Modifying role of apigenin in angiogenesis and anti-oxidant status in experimentally induced breast cancer in rats
Keywords:Angiogenesis, Thiobarbituric acid reactive substances, Apigenin, Anti-oxidant enzymes, 7, 12, dimethylbenzanthracene, Tamoxifen, Vascular endothelial growth factor
Background: Angiogenesis and agents which inhibit it are currently an alternative approach to anti-cancer therapy. Tumor metastasis and resistance to chemotherapy are factors to be considered in the management of breast cancer. Apigenin, a flavone is documented to possess anti-inflammatory, anti-oxidant, and anti-proliferative effects in vitro studies, but activity in vivo is still hypothetical.

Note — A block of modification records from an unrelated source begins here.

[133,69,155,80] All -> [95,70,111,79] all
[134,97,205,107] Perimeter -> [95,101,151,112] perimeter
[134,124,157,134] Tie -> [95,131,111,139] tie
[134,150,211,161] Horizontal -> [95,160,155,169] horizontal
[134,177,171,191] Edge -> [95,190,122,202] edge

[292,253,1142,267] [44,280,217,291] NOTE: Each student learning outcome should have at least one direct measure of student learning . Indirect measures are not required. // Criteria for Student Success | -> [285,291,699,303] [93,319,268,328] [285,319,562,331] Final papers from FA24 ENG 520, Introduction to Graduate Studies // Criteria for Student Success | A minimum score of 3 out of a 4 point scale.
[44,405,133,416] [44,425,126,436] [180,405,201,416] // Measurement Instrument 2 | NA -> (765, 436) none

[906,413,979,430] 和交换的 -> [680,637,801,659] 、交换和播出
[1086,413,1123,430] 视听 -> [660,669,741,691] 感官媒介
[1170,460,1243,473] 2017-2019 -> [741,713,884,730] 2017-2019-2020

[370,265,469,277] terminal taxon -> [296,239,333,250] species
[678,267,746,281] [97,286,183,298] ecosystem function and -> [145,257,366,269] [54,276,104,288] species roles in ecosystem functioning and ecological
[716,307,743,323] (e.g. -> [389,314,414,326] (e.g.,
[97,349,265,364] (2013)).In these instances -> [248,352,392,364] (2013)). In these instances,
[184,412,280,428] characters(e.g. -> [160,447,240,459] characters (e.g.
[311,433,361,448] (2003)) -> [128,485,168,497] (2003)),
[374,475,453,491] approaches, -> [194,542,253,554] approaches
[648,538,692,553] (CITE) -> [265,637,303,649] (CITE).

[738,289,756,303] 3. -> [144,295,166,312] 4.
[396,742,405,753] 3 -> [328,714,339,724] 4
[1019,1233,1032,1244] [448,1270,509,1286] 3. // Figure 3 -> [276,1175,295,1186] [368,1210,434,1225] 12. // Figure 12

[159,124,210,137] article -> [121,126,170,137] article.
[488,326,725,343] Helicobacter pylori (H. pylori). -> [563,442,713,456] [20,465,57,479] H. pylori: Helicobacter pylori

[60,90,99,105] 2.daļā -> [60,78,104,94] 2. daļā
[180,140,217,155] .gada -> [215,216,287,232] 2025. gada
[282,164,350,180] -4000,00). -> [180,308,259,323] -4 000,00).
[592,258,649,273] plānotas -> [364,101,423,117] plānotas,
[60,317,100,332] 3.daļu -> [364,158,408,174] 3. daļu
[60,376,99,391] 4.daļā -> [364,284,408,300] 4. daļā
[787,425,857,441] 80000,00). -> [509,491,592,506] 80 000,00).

Methods: Apigenin at doses of 50,100, 200 mg/kg body weight and tamoxifen at 50 mg/kg was administered to female albino Wistar rats and 7,12, dimethylbenzanthracene was used to induce mammary carcinogenesis. The anti-oxidant enzymes superoxide dismutase, glutathione peroxidase, and catalase were estimated in breast tissue and erythrocyte lysate with thiobarbituric acid reactive substances as an indicator of lipid peroxidation. Immunohistochemical staining for vascular endothelial growth factor (VEGF) protein expression was done to study its role in angiogenesis. The statistical significance of the data was determined using one-way analysis of variance and Dunnett’s multiple range test.
Results: Apigenin at doses of 100 mg/kg and 200 mg/kg (<0.05) was most effective in modifying the anti-oxidant status in breast tissue and in inhibiting VEGF expression in the immunohistochemical analysis in comparison with tamoxifen.
Conclusion: The results of our study implicate that apigenin, an innocuous agent could help alleviate the oxidative stress in breast cancer tissues, minimize toxicity of anti-cancer drugs and also slow down the process of angiogenesis in breast cancer.